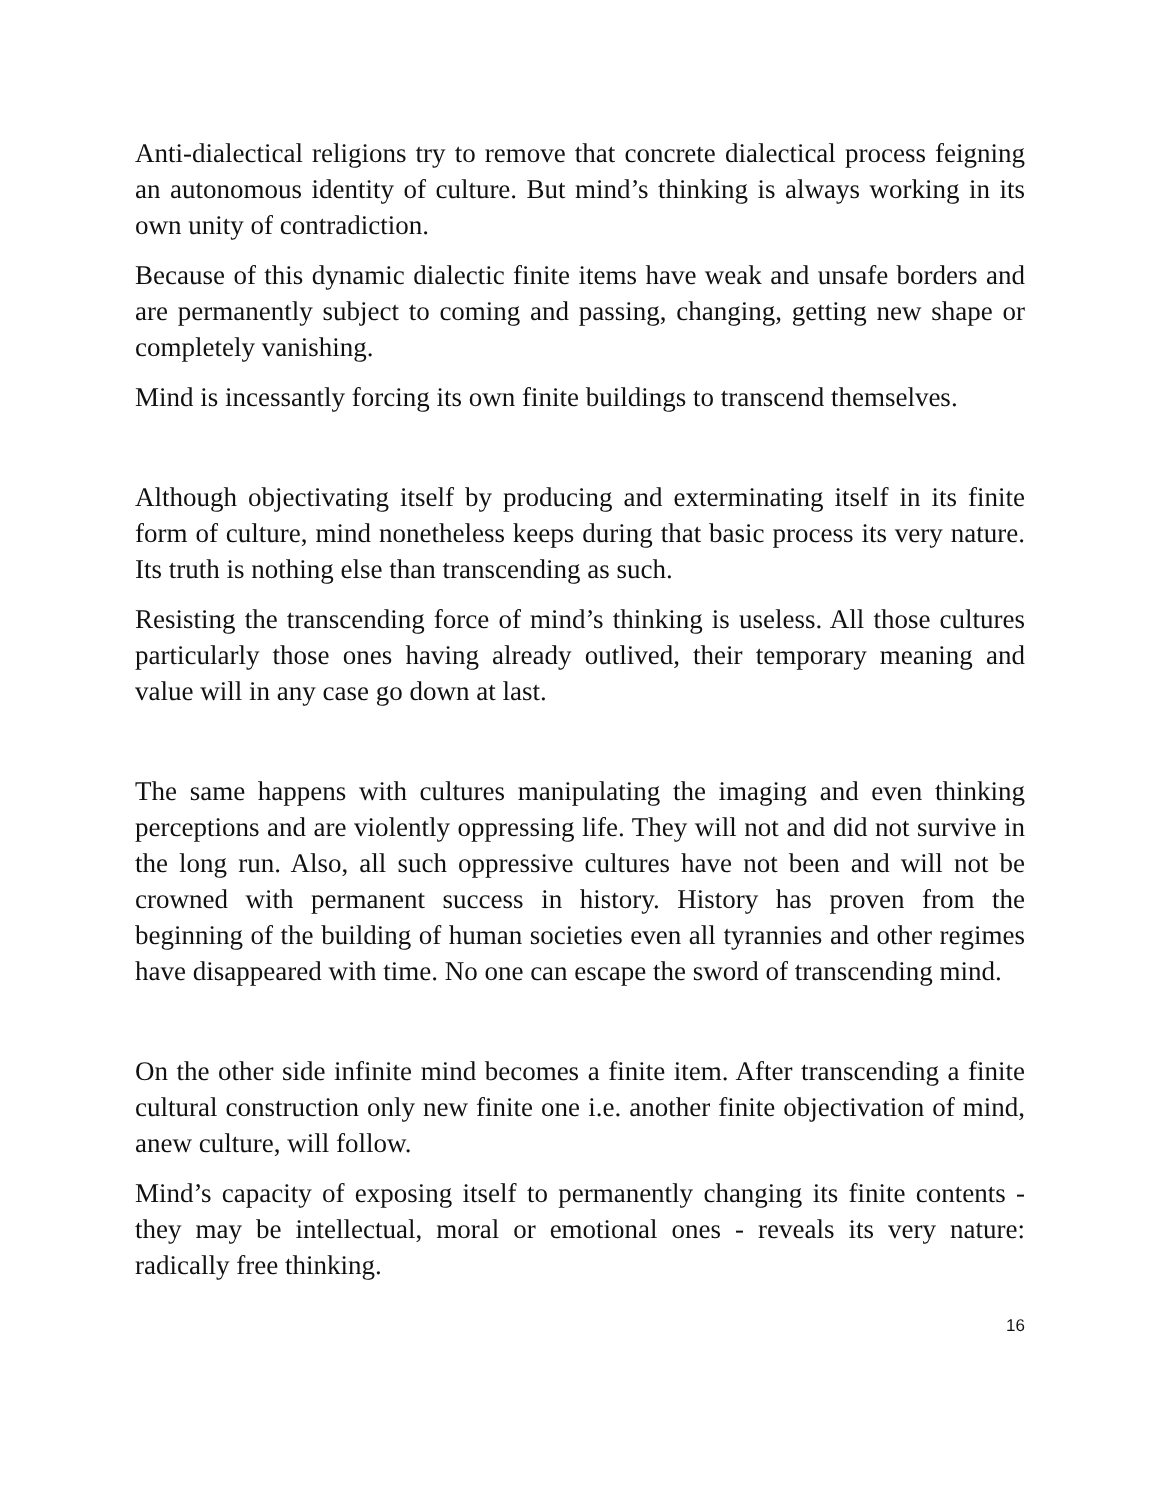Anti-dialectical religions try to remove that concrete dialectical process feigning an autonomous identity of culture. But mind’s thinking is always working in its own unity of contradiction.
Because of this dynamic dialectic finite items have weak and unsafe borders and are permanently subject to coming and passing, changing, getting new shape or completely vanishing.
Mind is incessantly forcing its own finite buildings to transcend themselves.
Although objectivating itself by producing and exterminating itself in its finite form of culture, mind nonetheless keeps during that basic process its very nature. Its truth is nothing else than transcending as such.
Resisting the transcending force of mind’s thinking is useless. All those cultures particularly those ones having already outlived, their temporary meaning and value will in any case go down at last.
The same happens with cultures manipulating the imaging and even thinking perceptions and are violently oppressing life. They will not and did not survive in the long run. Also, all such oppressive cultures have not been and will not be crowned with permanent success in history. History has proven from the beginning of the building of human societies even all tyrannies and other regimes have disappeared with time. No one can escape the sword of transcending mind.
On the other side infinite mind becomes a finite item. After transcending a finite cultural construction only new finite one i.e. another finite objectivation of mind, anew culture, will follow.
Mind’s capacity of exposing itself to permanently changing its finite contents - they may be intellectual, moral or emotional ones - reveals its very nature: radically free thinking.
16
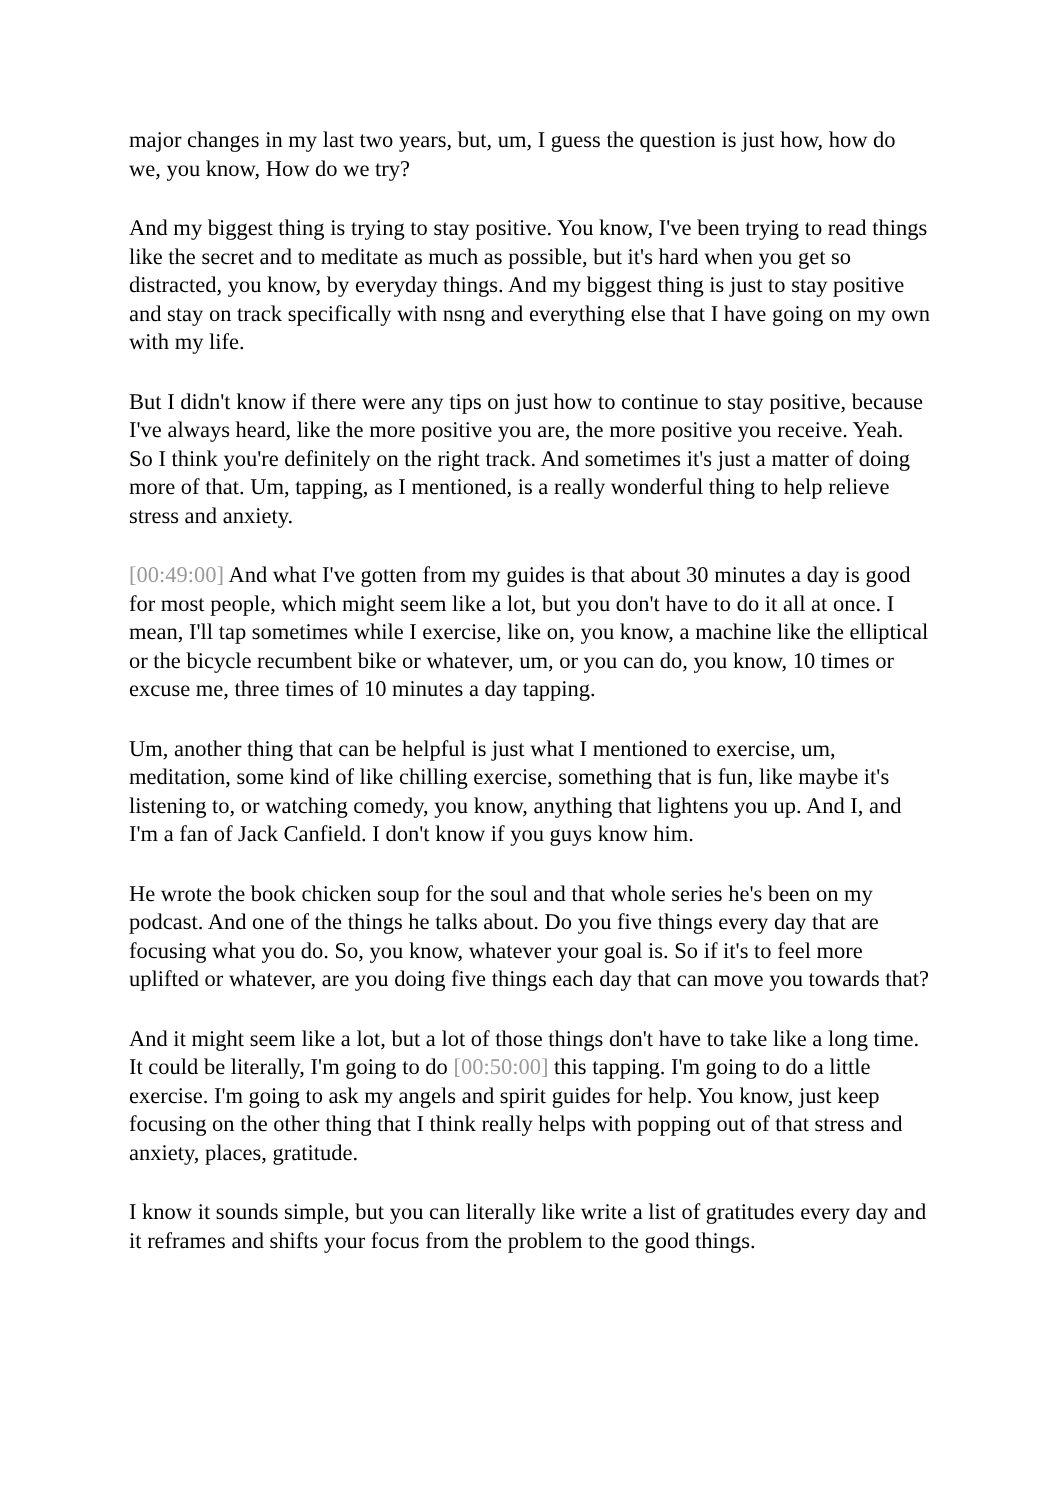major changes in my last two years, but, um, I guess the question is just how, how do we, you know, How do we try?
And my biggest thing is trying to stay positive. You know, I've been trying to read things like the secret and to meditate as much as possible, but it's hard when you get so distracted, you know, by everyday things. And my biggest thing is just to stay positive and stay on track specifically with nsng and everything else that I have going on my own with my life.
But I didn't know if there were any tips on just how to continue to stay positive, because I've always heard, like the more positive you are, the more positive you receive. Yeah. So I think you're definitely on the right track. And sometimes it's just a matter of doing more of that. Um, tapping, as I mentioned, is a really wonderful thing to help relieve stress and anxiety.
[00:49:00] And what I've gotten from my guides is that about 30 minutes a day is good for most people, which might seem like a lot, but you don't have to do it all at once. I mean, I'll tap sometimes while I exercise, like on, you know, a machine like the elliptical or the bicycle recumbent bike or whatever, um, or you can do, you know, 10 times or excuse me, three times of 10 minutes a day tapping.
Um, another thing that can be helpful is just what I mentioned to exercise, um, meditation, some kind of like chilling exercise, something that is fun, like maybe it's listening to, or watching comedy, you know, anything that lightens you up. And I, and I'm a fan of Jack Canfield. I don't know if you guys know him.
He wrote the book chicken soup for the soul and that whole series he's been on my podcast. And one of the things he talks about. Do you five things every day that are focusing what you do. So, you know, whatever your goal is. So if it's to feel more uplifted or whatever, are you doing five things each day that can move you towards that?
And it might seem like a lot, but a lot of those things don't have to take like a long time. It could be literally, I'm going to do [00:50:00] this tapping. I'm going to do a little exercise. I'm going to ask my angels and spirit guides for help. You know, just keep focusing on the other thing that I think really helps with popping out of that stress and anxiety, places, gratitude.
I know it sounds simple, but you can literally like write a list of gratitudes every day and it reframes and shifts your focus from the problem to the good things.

━━━━

> INSTRUCTIONS TO FOLLOW
Locate all lines in the listing above with the word "itself". Copy them.

> REPLY
Although objectivating itself by producing and exterminating itself in its finite form of culture, mind nonetheless keeps during that basic process its very nature. Its truth is nothing else than transcending as such.
Mind’s capacity of exposing itself to permanently changing its finite contents - they may be intellectual, moral or emotional ones - reveals its very nature: radically free thinking.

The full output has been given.